Out of these indexes, only the SPI Mid has an available ETF: UBS SPI Mid A-Dis, with 159 million CHF of assets under management and a TER of 0.29%.
Visual representation of the indexes
Since most of the indexes are linked together and some indexes are simply a combination of other indexes, we can visualize them quite nicely. It will probably make sense to the visual readers. Since I did not find a recent infographic that is free for use, I decided to do it myself.
I am quite happy with the result. It is probably not much for you. But I am really bad at any graphics task. So without further ado, here is my fancy infographic:
I think it is really easy to visualize the different indexes using this infographic. You can see the size of the indexes and you can also the relations between the different index.
If you want to reuse this infographic, feel free but I would ask that you cite this article as the source.
What do you think of my not-so-fancy infographic?
Indexes from other providers
I went over all the SPI, SMI and SLI families first because they are provided directly by SIX Stock Exchange. For me, it makes more sense to have an index that is coming from the same countries as the shares themselves. Therefore, I will not go into details of all these indexes. But it is good to know that the SIX indexes are not the only one out there.
The first one is the Dow Jones Switzerland Titans 30. Cool name, right? This index contains the 30 largest and most liquid companies in the Swiss Stock Market index. This is almost the same as the SLI index but without the upper limit on the weights. I would rather use the SLI instead of this done even though it sounds less cool!

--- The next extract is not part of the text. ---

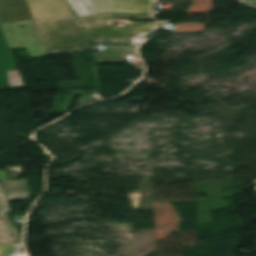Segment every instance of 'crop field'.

Another one is the NASDAQ Alphadex Switzerland index. This one is really weird. It contains 41 companies. Instead of using a simple market capitalization weighting, it is using the Alphadex methodology. The idea is that they are trying to beat the market by using a smarter selection instead of replicating the market performance. For this single reason, I would not invest in this index. We know that we cannot beat the market on the long-term.

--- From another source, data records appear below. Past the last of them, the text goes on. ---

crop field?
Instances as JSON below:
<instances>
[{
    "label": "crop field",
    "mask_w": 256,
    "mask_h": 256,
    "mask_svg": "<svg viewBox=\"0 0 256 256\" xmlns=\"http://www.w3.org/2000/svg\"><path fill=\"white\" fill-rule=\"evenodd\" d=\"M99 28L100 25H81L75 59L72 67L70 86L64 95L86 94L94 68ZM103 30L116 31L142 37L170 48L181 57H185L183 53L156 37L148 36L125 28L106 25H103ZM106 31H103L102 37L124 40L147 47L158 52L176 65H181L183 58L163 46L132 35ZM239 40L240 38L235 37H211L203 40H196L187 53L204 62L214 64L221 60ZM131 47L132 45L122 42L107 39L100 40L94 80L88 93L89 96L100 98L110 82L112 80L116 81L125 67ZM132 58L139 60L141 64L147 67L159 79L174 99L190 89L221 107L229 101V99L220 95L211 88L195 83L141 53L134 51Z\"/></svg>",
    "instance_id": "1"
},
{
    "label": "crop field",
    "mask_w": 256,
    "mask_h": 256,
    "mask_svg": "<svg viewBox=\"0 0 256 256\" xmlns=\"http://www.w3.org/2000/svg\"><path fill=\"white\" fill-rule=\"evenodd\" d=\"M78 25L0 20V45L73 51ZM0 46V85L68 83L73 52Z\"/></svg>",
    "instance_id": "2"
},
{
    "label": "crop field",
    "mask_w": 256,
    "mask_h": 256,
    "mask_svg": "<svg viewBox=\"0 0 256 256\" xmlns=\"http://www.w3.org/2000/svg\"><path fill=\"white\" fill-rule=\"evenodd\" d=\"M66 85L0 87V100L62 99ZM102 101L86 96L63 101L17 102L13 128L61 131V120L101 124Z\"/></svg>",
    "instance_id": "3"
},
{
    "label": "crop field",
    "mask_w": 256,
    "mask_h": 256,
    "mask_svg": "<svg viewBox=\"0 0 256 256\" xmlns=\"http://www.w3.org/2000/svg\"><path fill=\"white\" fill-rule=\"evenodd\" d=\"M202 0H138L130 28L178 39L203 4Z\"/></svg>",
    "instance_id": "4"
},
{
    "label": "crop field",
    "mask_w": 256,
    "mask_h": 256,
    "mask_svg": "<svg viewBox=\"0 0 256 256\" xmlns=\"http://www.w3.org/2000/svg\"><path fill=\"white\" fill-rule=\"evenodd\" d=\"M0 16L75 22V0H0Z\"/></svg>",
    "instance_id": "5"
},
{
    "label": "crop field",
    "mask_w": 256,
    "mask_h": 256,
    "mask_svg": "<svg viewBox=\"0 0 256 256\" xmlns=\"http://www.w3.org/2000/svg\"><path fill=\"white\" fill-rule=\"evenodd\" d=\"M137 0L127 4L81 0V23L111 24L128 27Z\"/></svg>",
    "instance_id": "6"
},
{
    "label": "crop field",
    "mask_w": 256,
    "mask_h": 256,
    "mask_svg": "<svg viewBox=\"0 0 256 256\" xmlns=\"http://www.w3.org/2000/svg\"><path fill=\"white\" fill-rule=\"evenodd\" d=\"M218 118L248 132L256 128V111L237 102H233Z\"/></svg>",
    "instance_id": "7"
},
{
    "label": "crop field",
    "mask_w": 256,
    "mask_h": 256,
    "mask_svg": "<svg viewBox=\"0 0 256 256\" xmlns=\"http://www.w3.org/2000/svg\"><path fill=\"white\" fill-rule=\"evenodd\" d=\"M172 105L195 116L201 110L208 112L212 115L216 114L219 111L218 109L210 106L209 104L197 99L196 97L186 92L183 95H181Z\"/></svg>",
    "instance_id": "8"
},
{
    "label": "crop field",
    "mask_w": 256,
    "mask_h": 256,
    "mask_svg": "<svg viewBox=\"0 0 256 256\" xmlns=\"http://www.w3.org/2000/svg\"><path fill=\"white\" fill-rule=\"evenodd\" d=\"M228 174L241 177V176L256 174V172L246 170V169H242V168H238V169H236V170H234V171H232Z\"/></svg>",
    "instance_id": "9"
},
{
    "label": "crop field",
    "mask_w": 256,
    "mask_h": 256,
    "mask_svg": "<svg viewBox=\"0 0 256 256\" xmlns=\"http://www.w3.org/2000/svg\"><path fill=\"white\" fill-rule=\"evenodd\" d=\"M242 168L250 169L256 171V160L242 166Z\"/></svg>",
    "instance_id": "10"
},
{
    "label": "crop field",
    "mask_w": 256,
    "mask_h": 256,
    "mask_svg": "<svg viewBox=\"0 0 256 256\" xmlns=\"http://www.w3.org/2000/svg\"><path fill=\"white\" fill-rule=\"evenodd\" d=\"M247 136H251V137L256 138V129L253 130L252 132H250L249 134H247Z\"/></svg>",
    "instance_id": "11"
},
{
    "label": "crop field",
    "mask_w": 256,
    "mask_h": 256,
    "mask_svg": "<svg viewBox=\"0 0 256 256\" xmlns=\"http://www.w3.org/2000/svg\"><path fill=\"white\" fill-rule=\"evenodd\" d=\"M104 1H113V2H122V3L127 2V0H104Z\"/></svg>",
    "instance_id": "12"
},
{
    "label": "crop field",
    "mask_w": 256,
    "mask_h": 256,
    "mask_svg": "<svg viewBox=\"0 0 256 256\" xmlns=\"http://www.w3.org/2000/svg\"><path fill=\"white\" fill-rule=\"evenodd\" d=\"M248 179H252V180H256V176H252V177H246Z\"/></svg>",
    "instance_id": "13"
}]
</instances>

MSCI offers several Switzerland indexes:
- MSCI Switzerland. It tracks the 38 largest companies of the Swiss Stock Market.
- MSCI Switzerland 20/35. It is the same as the previous one except that the largest stock is limited to 35% and all the other companies are limited to 20%.
- MSCI Switzerland IMI. It contains the 118 largest companies from the Swiss Stock Market.
And MSCI has currency hedged versions of all these indexes. This leads to many ETFs and indexes available.
Personally, I am not fond of all these indexes. They do not offer any advantage compared to the indexes from SIX. And some are simply the same as existing SIX indexes. But of course, as usual, feel free to choose the index that suits you the most!
Even for the small Swiss Stock Market, there are many available indexes. All sizes of companies are present. Since some of the indexes changed over the year, there are also some duplicates. And since there are three giants in the Swiss Stock Market (Nestlé, Novartis and Roche), they had to do some fancy things with a limit on the weights of each company in order to have a better representation of more companies.
I do not really have a favorite index out of all of them. Nevertheless, some indexes make more sense than others. The SPI, SMI, and SLI are the indexes that make the most sense to me. If you really do not know what to invest in, you should probably invest in the SPI. This is the wider available index. And it is also the one with the cheapest ETF.
Personally, I am investing in a dividend-oriented ETF with some companies from the SPI. But I am planning to move to SPI soon. I will definitely keep you up to date as I do that.
As for the ETFs for these indexes, there are good ETFs available for the most important of the indices. This plays out between iShares and UBS. Sometimes, the UBS ETFs are cheaper, sometimes the iShares ETFs are cheaper. For each index, it is necessary to choose the best ETF to invest in.
Do you know any other Swiss Stock Market index? Do you invest in any of them?